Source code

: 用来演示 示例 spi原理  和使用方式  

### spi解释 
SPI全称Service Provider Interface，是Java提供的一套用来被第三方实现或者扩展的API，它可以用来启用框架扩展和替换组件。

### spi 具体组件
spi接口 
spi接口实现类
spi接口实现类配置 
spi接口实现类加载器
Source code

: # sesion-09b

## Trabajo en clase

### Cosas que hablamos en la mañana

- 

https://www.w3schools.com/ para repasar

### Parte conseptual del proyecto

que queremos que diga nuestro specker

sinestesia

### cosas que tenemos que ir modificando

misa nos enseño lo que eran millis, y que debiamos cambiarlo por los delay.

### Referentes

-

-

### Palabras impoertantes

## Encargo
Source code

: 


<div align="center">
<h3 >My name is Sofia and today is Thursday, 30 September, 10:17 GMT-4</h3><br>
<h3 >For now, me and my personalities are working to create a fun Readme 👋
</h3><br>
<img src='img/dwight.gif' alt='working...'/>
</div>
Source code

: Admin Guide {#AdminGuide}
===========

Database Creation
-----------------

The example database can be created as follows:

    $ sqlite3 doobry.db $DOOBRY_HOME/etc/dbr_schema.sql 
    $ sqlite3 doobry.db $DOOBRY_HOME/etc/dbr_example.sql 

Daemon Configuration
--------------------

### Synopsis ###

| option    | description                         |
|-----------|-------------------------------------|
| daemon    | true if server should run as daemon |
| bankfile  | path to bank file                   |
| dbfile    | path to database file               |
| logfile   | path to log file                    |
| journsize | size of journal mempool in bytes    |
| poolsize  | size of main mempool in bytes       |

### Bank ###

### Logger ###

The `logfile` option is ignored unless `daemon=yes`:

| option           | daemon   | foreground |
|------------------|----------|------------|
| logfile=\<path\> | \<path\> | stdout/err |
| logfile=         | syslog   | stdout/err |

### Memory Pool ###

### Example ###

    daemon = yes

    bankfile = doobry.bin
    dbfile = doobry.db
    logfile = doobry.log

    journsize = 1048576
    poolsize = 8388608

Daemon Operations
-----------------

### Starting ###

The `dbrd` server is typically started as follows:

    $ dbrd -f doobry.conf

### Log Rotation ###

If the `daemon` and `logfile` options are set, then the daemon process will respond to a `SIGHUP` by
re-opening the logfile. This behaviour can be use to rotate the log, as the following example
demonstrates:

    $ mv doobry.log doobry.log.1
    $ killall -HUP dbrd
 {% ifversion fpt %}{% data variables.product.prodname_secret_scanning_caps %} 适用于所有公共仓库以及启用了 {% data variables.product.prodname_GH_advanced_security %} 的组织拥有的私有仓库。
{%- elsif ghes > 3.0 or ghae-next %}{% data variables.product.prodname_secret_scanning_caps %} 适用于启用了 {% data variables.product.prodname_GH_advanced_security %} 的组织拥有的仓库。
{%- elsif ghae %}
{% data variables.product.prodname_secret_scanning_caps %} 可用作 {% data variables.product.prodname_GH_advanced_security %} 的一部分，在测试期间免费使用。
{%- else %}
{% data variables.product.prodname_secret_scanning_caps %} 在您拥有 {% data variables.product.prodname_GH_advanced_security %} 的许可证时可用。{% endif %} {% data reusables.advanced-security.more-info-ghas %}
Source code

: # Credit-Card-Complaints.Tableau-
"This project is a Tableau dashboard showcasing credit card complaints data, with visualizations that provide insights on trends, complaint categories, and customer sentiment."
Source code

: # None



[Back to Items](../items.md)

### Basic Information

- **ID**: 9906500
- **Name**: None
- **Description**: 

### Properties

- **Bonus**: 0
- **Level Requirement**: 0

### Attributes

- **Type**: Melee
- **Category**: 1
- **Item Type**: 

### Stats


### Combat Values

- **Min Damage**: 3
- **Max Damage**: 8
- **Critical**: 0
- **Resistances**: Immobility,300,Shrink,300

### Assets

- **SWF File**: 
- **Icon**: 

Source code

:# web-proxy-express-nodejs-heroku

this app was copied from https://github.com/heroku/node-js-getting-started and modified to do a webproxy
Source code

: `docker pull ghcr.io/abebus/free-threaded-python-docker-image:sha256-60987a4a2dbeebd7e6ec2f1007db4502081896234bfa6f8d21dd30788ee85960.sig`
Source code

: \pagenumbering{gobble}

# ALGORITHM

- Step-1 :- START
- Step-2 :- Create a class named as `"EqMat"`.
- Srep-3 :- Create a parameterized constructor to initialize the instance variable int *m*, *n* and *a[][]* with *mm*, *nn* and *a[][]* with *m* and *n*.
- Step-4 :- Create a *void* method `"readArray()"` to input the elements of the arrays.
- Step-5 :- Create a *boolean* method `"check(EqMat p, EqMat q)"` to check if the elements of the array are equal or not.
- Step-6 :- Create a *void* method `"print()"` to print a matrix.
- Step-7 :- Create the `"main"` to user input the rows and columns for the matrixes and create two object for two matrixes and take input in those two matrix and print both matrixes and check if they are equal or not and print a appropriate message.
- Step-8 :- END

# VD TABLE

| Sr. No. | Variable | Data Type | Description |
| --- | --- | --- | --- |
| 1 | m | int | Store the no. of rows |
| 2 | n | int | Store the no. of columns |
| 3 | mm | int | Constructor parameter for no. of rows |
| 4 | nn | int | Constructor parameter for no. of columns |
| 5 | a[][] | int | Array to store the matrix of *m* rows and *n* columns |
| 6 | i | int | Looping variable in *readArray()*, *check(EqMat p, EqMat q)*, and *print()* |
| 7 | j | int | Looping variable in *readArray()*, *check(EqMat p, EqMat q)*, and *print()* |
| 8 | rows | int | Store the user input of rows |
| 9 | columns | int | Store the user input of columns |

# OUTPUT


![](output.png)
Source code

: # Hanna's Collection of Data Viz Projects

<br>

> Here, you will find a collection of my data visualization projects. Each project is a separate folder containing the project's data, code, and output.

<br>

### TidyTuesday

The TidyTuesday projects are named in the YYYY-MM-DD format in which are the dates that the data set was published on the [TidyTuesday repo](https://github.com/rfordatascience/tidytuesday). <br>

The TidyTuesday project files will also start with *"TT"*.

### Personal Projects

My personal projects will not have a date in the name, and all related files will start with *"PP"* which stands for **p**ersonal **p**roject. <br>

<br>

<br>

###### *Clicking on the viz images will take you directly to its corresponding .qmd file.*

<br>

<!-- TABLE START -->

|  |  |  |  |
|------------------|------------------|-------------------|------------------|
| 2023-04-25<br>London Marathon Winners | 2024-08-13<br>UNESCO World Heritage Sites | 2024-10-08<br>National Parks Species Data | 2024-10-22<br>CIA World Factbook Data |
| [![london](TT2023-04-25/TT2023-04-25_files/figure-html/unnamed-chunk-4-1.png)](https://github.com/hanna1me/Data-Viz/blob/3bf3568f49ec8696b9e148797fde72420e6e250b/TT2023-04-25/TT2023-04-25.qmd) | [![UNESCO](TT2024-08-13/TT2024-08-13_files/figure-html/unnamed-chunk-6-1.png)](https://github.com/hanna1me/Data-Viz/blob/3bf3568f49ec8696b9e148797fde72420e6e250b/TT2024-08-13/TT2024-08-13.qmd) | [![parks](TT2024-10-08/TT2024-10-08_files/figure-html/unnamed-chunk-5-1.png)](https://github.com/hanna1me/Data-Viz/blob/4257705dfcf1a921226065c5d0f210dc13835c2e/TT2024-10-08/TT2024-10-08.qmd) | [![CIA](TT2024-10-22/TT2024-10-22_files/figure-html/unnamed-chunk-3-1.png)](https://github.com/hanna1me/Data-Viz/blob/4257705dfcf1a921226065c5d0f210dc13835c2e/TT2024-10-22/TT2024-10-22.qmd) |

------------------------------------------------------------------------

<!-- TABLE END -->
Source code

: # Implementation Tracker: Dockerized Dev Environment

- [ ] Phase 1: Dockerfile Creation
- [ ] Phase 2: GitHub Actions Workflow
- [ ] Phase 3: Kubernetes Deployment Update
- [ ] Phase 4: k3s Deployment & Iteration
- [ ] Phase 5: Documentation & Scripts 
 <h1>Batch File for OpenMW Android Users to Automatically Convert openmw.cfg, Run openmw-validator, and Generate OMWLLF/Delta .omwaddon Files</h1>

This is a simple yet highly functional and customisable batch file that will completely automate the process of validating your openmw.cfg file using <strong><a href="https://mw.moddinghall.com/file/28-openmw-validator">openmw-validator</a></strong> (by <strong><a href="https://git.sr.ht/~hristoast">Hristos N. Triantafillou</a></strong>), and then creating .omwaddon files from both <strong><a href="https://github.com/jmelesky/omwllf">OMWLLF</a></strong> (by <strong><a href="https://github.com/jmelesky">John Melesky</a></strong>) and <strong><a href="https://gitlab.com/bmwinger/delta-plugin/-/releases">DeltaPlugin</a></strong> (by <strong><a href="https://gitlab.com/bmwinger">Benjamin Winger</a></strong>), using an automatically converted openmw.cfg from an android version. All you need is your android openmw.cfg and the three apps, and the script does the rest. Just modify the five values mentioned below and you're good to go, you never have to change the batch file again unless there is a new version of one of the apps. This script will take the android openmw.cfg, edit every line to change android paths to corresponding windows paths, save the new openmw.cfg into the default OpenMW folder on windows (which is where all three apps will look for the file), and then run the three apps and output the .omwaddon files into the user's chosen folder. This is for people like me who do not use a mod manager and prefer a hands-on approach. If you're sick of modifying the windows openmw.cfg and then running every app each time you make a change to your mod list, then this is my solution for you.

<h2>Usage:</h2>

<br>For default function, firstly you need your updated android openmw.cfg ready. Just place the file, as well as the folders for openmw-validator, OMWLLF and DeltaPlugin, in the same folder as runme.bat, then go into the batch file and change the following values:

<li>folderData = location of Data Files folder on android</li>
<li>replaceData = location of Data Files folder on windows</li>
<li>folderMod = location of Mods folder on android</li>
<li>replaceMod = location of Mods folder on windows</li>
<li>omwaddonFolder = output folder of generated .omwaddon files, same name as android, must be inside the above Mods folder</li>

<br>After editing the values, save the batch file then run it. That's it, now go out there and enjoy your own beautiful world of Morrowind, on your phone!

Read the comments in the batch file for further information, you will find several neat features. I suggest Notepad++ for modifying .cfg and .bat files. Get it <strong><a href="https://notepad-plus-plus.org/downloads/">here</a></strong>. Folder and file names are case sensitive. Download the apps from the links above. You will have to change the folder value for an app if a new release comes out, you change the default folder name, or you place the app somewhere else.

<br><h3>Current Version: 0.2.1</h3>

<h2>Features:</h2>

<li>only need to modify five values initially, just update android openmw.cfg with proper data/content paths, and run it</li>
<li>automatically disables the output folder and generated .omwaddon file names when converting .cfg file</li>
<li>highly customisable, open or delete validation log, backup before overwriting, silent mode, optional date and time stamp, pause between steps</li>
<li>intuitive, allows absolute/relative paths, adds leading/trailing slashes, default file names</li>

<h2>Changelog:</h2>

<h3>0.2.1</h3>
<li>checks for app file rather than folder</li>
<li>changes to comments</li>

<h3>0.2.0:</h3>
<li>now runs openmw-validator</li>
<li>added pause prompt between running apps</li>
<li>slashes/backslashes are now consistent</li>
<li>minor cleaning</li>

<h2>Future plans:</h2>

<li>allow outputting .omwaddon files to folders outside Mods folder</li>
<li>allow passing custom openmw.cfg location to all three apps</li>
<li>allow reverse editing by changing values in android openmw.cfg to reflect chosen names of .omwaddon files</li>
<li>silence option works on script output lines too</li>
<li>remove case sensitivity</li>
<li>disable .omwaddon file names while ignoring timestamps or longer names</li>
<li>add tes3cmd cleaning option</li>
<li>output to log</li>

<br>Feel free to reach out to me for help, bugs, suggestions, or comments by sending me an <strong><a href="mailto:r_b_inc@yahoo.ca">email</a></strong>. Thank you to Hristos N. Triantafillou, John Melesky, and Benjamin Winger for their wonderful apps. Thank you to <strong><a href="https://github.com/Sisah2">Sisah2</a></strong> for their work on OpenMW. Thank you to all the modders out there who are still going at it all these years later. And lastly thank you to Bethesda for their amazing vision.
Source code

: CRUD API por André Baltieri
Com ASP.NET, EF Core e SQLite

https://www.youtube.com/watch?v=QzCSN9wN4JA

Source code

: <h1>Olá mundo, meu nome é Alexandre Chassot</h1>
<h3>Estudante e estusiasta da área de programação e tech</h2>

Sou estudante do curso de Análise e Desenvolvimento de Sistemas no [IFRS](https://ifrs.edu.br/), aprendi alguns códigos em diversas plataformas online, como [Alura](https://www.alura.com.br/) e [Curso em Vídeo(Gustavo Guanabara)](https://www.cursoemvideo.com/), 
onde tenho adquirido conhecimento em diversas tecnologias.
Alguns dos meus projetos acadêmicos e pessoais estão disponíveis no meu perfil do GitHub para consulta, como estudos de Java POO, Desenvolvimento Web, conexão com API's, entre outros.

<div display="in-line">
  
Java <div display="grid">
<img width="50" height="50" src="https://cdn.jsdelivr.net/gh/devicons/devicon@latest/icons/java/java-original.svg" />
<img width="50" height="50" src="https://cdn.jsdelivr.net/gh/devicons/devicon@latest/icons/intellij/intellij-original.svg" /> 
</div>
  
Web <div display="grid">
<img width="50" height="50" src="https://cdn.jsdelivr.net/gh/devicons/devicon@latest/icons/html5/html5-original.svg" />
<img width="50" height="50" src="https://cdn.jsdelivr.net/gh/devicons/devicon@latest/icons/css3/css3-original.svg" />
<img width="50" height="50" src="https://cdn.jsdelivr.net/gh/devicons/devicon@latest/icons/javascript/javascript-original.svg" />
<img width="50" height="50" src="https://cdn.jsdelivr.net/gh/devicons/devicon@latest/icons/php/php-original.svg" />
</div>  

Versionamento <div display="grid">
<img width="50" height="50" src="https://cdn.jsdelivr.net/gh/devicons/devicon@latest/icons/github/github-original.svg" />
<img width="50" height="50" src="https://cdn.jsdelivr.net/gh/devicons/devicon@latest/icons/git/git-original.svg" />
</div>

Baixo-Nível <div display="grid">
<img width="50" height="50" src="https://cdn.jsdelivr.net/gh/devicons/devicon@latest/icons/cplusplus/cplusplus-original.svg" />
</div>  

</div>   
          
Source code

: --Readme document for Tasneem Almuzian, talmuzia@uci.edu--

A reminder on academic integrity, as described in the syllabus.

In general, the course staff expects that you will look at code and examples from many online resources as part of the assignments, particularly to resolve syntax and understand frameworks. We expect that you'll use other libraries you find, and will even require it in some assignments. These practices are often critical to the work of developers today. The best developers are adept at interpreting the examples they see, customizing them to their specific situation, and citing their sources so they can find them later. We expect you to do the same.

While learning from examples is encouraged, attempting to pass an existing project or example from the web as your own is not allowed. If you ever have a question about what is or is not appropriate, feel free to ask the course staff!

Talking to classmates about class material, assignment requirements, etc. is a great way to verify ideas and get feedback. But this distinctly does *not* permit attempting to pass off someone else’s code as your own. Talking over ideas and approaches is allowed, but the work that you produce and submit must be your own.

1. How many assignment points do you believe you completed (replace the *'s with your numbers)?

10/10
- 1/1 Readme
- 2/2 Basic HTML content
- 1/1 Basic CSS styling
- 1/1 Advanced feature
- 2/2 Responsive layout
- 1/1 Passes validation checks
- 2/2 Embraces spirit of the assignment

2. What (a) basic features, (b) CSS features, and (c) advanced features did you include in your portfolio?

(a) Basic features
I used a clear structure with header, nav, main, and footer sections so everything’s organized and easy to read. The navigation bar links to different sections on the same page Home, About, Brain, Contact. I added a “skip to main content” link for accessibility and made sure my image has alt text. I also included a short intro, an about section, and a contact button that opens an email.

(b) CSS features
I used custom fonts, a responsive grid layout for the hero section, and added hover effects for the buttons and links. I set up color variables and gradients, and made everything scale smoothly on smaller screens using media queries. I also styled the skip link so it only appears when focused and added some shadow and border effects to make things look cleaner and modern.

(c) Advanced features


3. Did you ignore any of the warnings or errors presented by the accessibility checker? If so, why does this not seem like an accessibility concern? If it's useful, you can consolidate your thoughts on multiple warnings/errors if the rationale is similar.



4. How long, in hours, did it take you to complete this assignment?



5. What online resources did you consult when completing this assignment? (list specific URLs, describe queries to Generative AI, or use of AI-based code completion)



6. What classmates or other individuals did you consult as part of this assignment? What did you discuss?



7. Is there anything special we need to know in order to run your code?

━━━━

# WORK ITEM
Reproduce the entries word for word from their very first line through the line that contains "### Parte conseptual del proyecto", and include that final line.

# YOUR RESPONSE
Source code

: 用来演示 示例 spi原理  和使用方式  

### spi解释 
SPI全称Service Provider Interface，是Java提供的一套用来被第三方实现或者扩展的API，它可以用来启用框架扩展和替换组件。

### spi 具体组件
spi接口 
spi接口实现类
spi接口实现类配置 
spi接口实现类加载器
Source code

: # sesion-09b

## Trabajo en clase

### Cosas que hablamos en la mañana

- 

https://www.w3schools.com/ para repasar

### Parte conseptual del proyecto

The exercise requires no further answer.